*** ENTRIES SUPPLIED

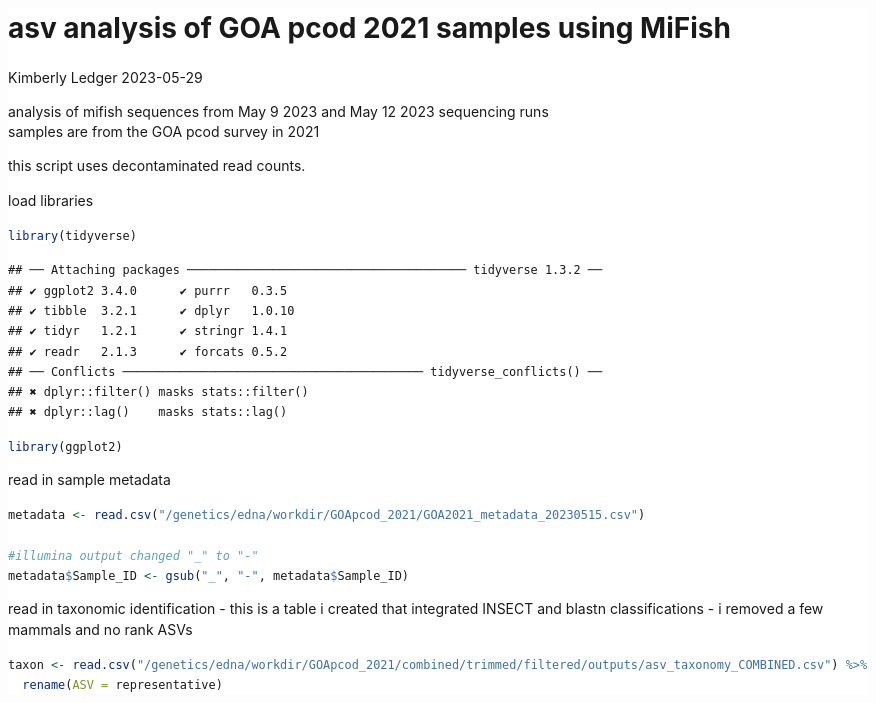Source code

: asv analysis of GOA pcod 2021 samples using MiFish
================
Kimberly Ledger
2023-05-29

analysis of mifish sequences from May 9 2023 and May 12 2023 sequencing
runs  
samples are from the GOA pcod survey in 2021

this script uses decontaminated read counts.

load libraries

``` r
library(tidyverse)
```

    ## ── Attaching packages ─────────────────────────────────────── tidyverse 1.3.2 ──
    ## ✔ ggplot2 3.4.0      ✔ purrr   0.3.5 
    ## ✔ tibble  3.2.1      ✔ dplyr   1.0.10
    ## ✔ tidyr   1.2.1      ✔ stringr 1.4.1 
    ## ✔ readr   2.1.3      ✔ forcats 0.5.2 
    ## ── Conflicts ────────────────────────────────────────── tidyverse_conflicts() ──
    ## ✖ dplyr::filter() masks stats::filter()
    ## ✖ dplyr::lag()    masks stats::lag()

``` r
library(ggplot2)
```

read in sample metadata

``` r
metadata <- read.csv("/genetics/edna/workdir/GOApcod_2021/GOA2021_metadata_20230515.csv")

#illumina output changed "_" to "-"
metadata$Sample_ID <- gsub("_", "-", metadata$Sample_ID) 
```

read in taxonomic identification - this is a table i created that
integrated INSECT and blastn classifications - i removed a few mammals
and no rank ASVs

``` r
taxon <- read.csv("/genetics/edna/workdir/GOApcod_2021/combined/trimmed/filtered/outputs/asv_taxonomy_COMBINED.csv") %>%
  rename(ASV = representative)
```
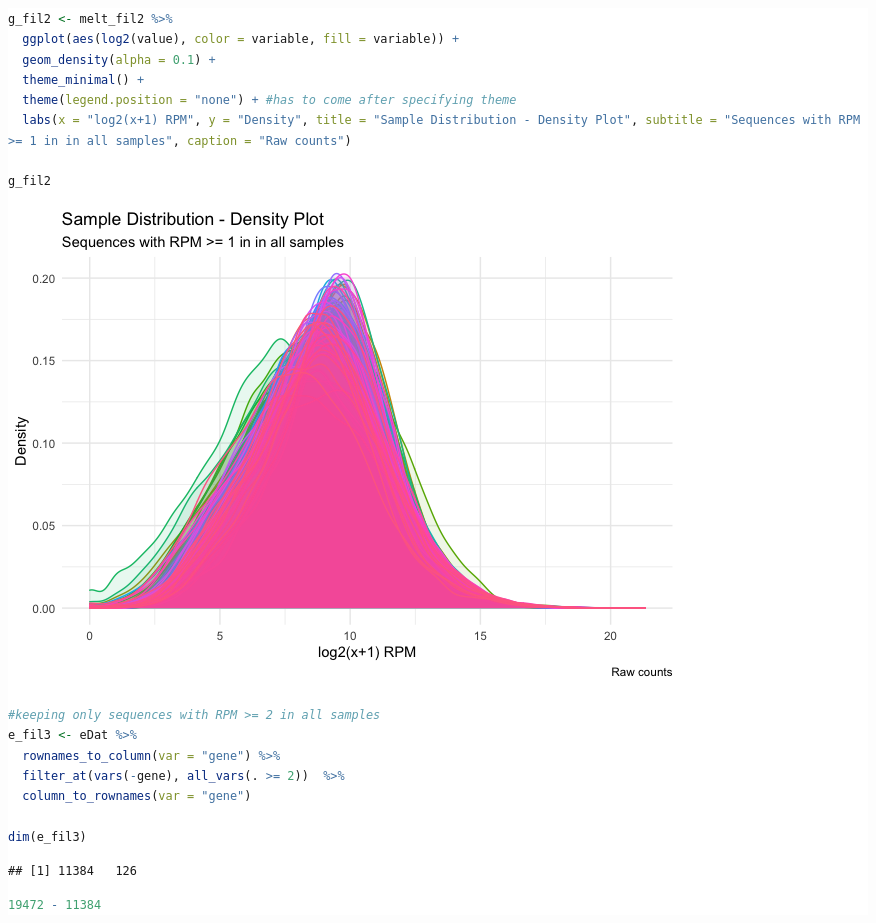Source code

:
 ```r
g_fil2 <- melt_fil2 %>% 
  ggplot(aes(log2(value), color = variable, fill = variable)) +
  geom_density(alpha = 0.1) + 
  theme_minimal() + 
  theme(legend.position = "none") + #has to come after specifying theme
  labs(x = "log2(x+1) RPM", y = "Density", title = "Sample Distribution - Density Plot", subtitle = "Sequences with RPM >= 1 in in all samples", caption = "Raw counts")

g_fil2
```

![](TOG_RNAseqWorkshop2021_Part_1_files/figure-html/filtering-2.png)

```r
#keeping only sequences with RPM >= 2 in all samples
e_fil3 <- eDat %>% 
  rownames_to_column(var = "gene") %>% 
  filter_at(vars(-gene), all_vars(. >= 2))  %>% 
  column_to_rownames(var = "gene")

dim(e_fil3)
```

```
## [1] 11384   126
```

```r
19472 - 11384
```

******

## EXERCISE PROMPT
Every line of the listing that holds the word "with" is to be found and copied.

## SOLUTION TO THIS TASK
  labs(x = "log2(x+1) RPM", y = "Density", title = "Sample Distribution - Density Plot", subtitle = "Sequences with RPM >= 1 in in all samples", caption = "Raw counts")
#keeping only sequences with RPM >= 2 in all samples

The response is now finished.